Source records START

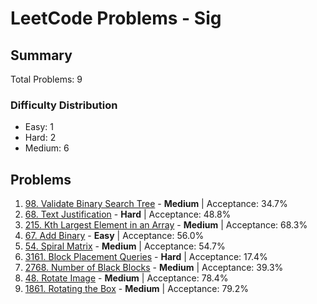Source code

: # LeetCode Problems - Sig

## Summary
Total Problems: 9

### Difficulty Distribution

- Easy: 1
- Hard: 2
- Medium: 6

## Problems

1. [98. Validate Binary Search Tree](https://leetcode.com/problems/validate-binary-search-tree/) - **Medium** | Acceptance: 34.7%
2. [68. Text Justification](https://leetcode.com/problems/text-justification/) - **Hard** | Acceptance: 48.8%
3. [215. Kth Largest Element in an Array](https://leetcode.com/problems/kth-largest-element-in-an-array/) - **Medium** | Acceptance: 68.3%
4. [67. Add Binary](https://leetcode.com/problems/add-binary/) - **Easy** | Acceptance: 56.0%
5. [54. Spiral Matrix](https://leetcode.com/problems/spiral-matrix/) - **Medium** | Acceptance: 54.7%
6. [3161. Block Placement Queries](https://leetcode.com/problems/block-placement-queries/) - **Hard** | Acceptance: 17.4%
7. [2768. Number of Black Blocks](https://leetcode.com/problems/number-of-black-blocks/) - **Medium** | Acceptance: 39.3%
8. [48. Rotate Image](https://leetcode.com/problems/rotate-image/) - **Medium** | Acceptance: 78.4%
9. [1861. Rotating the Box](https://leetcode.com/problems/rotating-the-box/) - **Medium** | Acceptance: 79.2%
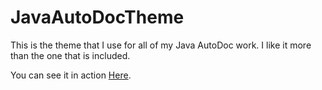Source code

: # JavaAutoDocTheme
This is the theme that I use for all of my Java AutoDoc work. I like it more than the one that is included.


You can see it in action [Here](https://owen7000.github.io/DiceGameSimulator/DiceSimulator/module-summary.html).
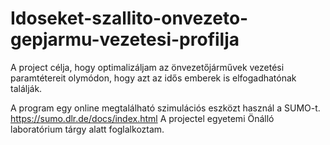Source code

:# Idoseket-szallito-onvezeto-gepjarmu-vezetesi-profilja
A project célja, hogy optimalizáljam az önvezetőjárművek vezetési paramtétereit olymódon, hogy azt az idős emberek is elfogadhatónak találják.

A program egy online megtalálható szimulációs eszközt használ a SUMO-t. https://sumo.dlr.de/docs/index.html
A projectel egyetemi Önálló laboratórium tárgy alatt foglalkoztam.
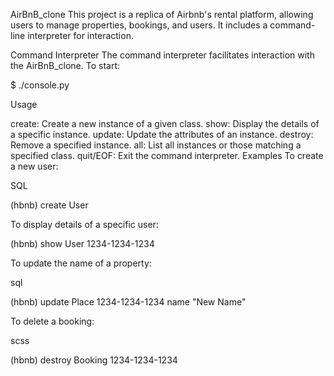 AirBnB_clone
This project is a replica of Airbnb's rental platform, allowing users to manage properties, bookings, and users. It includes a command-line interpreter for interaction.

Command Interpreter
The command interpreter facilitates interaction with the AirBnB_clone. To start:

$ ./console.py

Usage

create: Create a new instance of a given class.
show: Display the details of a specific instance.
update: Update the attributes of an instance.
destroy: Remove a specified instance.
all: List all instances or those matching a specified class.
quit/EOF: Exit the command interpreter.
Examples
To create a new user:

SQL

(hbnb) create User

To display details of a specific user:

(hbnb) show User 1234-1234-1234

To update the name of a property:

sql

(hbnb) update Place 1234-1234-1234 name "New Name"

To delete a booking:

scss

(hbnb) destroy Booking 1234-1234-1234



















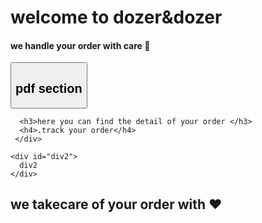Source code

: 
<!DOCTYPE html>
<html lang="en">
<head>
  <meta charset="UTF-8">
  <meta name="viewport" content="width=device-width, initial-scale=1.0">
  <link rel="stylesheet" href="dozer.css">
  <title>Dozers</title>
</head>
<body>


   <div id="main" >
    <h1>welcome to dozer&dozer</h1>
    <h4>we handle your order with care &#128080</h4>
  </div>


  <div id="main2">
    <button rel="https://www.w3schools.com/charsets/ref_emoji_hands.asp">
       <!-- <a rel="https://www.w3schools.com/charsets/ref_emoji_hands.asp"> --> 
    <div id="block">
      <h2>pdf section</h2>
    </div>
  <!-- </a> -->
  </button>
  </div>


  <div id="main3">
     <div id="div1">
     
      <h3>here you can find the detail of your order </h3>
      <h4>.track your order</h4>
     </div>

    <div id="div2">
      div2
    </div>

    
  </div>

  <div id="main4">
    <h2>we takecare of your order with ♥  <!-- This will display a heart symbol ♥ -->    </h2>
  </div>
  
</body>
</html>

Source records END
Source records START

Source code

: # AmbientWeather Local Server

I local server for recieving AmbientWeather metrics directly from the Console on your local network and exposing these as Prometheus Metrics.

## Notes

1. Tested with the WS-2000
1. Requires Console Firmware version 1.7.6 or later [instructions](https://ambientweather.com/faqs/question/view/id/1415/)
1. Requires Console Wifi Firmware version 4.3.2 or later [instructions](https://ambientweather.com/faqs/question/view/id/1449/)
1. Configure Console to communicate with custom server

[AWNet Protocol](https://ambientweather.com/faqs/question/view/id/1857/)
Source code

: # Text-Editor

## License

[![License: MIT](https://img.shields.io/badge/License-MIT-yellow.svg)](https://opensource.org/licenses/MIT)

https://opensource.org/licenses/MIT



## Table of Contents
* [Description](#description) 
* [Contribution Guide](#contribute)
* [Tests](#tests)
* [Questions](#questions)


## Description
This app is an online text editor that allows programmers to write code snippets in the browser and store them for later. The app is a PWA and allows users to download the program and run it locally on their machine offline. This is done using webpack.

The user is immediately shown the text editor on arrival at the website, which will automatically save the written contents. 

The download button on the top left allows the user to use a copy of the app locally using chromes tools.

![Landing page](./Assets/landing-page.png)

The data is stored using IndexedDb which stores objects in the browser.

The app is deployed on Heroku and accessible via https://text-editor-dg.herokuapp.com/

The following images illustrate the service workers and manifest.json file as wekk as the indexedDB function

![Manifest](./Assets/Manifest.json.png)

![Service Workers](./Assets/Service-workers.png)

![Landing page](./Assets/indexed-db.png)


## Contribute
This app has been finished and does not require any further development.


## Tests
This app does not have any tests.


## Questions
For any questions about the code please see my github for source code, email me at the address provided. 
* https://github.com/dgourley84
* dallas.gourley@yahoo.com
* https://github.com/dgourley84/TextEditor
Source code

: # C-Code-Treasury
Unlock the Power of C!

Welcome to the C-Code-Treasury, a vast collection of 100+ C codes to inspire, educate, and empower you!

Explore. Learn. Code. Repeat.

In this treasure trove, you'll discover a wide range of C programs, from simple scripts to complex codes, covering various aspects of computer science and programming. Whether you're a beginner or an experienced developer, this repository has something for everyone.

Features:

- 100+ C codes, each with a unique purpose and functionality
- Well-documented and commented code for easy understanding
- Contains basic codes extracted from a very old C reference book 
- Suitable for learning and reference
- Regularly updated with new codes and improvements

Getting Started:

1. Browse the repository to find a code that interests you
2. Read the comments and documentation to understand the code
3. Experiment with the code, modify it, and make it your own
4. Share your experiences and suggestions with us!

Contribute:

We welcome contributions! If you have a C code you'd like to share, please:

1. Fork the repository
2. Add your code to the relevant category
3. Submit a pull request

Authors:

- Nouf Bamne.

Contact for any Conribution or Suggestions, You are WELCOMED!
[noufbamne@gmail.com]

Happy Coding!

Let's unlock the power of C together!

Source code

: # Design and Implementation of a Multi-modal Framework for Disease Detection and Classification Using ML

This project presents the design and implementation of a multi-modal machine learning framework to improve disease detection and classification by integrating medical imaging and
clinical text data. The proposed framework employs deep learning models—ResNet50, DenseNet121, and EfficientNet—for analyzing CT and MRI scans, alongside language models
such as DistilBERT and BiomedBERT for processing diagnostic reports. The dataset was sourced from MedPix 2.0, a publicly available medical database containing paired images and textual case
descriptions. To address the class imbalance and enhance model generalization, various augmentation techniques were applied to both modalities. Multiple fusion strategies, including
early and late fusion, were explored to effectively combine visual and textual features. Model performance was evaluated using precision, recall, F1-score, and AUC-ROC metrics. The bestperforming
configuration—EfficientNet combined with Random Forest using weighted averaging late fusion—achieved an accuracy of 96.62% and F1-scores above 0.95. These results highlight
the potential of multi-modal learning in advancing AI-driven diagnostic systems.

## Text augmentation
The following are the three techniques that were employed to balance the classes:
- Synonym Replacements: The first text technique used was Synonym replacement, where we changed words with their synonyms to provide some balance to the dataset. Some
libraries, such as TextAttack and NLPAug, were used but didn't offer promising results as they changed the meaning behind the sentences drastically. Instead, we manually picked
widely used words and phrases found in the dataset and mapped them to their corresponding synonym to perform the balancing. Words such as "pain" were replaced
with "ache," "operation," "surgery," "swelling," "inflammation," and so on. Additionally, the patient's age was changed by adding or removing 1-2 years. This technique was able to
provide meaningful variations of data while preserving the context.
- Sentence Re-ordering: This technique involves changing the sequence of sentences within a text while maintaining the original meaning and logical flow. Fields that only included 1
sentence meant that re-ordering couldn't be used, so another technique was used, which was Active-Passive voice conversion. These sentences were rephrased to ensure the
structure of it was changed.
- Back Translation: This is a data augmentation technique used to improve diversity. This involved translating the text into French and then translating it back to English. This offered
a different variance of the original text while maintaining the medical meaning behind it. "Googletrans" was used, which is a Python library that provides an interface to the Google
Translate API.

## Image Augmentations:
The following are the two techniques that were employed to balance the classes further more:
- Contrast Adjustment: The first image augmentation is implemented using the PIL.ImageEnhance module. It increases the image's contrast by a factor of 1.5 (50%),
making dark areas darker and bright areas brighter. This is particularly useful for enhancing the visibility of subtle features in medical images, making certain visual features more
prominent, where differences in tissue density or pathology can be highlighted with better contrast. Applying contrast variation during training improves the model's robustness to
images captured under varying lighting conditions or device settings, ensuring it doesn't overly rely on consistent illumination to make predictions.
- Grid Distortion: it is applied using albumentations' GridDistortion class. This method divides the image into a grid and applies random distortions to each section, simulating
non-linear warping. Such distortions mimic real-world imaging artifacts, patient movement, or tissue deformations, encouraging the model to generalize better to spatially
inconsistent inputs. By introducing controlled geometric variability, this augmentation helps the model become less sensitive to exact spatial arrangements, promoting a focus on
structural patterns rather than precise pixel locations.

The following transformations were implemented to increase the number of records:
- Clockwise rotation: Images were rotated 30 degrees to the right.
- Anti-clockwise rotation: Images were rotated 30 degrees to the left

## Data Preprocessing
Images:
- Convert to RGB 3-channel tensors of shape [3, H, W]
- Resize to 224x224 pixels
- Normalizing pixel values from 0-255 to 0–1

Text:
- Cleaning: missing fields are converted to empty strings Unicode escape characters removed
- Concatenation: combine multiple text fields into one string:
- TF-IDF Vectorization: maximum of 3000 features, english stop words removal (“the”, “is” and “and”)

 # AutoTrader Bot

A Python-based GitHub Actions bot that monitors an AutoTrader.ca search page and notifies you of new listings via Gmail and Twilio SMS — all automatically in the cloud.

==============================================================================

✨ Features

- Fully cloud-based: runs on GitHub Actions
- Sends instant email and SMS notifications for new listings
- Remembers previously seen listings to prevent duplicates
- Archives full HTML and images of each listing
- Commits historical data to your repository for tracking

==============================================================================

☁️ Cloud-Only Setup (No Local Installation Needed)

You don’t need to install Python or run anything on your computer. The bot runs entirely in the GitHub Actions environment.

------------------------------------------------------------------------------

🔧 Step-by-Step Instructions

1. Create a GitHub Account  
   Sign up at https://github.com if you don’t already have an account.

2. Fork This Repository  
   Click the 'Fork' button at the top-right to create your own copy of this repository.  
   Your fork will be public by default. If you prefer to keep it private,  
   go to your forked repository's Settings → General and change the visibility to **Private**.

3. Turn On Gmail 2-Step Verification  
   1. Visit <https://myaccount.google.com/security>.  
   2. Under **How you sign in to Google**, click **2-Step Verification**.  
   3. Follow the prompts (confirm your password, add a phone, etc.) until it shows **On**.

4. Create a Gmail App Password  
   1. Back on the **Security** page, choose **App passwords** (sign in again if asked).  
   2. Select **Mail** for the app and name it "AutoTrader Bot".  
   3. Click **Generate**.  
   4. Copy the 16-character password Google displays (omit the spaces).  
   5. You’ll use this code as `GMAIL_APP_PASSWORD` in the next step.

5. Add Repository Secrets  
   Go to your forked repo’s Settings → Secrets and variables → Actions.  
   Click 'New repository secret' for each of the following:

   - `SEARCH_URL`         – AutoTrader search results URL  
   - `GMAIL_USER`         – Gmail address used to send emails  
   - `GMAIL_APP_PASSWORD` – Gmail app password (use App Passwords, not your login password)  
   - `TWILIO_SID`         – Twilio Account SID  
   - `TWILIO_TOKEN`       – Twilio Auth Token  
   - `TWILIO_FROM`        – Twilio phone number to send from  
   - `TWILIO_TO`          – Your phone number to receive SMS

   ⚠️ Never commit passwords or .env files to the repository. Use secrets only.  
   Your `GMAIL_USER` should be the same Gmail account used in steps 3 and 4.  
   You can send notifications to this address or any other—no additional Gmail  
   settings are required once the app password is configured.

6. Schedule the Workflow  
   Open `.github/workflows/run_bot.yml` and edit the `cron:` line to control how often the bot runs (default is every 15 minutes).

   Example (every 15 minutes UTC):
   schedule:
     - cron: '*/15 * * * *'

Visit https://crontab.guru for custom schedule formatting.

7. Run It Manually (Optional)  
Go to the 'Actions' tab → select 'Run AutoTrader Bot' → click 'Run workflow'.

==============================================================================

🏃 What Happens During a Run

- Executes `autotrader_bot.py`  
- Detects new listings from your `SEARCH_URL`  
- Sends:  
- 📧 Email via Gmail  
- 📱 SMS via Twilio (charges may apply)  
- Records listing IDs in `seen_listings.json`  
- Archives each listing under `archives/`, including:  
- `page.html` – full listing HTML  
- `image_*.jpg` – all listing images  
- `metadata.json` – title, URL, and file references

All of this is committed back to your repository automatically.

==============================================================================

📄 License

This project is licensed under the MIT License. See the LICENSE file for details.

Source records END
Source records START

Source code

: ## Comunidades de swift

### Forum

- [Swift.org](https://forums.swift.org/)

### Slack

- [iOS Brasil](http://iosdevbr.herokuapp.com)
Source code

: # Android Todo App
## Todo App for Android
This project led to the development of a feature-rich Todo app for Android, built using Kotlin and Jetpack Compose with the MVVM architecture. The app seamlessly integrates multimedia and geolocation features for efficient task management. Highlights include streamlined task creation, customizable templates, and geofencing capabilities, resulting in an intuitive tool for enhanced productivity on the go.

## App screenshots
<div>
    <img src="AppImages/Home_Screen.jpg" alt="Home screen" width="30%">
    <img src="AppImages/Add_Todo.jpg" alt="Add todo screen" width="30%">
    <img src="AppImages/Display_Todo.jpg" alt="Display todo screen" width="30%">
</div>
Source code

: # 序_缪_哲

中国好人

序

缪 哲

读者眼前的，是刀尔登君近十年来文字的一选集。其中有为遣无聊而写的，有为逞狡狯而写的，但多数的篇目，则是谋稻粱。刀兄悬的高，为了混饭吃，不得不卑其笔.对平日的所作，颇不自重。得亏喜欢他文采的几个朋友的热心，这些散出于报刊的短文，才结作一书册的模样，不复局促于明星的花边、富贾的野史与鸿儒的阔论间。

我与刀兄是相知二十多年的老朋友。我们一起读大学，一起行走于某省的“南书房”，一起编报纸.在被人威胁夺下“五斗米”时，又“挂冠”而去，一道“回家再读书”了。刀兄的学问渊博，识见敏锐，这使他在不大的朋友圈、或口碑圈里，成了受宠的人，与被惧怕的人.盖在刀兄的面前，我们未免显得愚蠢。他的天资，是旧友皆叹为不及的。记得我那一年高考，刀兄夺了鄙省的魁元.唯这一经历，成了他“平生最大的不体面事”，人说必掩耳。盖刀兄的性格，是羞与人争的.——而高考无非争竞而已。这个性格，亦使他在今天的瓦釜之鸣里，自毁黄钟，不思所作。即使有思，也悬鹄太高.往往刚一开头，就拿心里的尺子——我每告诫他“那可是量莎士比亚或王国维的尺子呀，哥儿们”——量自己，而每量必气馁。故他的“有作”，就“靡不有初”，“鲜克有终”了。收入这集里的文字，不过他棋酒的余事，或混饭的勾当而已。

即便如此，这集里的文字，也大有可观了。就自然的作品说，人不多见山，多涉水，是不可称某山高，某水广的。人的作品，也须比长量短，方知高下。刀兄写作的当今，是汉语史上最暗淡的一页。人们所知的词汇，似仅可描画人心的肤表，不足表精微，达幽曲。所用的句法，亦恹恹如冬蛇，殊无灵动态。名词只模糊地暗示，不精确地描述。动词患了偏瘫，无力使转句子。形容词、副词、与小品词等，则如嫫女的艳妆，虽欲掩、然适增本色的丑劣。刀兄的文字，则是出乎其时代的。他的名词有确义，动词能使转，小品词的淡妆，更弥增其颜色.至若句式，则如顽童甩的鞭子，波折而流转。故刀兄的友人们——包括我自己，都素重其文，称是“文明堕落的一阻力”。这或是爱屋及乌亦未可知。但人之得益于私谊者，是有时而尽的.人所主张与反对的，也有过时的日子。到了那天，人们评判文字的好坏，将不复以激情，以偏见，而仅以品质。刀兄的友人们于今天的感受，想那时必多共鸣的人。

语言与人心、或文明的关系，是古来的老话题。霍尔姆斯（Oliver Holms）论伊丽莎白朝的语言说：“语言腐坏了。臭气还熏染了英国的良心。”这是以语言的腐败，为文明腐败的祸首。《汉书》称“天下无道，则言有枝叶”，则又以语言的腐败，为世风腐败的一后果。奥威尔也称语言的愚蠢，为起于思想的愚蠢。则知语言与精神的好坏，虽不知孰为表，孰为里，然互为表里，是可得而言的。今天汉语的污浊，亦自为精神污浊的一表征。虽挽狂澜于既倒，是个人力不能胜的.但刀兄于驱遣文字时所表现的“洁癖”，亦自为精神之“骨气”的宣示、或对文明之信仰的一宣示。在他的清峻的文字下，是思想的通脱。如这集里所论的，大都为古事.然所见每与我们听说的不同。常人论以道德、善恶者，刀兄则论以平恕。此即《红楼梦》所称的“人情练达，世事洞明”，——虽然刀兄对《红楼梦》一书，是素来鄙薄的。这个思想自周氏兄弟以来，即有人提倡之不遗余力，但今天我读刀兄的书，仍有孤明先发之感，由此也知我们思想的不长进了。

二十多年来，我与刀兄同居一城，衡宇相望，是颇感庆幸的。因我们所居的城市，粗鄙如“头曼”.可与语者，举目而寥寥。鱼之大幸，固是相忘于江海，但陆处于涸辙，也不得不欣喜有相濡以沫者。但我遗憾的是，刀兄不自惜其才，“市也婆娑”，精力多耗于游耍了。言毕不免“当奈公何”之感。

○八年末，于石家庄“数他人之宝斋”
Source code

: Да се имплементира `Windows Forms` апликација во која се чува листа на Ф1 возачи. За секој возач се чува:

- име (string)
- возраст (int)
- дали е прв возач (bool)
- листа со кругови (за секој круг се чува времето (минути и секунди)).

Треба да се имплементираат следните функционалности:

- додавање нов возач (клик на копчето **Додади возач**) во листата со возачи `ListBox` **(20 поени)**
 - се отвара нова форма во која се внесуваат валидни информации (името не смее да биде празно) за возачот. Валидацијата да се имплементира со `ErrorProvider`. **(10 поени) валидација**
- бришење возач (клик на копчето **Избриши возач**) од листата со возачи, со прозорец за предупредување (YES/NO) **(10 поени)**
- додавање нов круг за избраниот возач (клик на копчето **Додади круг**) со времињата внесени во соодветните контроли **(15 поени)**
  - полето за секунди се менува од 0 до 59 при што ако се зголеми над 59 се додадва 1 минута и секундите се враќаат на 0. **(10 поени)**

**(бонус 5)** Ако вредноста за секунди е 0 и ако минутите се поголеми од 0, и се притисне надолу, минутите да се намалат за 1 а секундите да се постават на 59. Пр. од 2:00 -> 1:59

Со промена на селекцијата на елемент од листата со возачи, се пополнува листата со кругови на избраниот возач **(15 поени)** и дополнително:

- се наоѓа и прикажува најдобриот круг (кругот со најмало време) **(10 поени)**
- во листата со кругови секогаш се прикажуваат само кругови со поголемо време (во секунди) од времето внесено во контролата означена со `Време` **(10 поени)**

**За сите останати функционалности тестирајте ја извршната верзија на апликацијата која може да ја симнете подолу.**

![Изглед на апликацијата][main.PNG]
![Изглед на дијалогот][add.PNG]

Source records END

Of the lines above, output exactly those from the line bearing "Welcome to the" through the line bearing "Explore. Learn. Code. Repeat.", inclusive.

Welcome to the C-Code-Treasury, a vast collection of 100+ C codes to inspire, educate, and empower you!

Explore. Learn. Code. Repeat.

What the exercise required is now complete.